PURE FOOD BILL.—A far-reaching and important step, in the movement for reform of patent medicines and for the protection of the public, has now been taken by the United States Government. On June 30, 1906, an act was approved forbidding the manufacture, sale, or transportation of adulterated, misbranded, or poisonous or deleterious foods, drugs, medicines, or liquors. This act regulates interstate commerce in these articles, and went into effect January 1, 1907. Section 7 of this act states:

"That for the purposes of this Act an article shall be deemed to be adulterated: in case of drugs:

"First. If, when a drug is sold under or by a name recognized in the United States Pharmacopœia or National Formulary, it differs from the standard of strength, quality, or purity, as determined by the test laid down in the United States Pharmacopœia or National Formulary official at the time of investigation; Provided, that no drug defined in the United States Pharmacopœia or National Formulary shall be deemed to be adulterated under this provision if the standard of strength, quality, or purity be plainly stated upon the bottle, box or other container thereof although the standard may differ from that determined by the test laid down in the United States Pharmacopœia or National Formulary.
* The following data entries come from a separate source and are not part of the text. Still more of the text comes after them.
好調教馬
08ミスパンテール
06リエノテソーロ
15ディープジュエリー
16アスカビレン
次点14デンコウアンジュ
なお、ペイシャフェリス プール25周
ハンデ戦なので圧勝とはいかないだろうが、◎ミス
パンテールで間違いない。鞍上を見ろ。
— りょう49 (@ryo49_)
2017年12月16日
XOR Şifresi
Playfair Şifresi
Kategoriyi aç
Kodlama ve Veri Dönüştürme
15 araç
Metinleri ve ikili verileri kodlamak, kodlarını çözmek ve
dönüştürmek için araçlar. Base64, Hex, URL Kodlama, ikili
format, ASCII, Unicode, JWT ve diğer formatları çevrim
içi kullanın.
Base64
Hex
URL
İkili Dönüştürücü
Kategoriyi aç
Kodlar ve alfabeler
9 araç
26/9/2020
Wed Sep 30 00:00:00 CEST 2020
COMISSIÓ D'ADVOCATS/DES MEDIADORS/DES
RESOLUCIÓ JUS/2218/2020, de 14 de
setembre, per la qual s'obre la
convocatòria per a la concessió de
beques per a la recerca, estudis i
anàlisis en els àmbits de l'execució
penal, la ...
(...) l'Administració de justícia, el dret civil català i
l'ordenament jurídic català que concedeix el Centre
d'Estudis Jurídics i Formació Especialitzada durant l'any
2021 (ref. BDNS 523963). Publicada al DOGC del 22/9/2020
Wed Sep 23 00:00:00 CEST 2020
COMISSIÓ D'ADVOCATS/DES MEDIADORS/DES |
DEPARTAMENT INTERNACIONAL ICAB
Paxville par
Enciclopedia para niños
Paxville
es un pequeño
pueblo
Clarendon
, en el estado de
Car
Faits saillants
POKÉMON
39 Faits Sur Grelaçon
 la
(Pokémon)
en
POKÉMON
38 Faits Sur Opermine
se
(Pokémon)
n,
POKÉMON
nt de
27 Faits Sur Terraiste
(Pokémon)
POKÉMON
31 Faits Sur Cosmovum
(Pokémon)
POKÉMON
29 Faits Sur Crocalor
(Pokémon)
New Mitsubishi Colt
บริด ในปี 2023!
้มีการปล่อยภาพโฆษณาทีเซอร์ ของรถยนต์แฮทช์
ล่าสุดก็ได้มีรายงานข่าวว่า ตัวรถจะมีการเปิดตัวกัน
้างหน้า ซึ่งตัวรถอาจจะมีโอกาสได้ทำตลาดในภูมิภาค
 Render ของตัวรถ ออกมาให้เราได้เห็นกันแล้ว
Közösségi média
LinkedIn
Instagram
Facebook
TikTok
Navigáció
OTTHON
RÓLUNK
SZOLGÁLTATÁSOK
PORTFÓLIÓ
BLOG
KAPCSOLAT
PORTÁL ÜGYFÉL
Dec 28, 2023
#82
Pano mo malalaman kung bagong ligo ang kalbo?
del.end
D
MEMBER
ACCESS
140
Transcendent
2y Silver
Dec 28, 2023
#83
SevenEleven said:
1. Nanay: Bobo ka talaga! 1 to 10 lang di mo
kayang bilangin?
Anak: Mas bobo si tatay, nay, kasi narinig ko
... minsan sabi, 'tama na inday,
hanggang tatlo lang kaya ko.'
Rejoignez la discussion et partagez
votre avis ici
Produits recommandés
"Second. If its strength or purity fall below the professed standard or quality under which it is sold."

Section 8 states that a drug shall be deemed misbranded:

"First. If it be an imitation of or offered for sale under the name of another article.

"Second. If it (the package, bottle or box) fails to bear a statement on the label of the quantity or proportion of any alcohol, morphine, opium, cocaine, heroin, alpha or beta eucaine, chloroform, cannabis indica, chloral hydrate, or acetanilid, or any derivative or preparation of any such substances contained therein."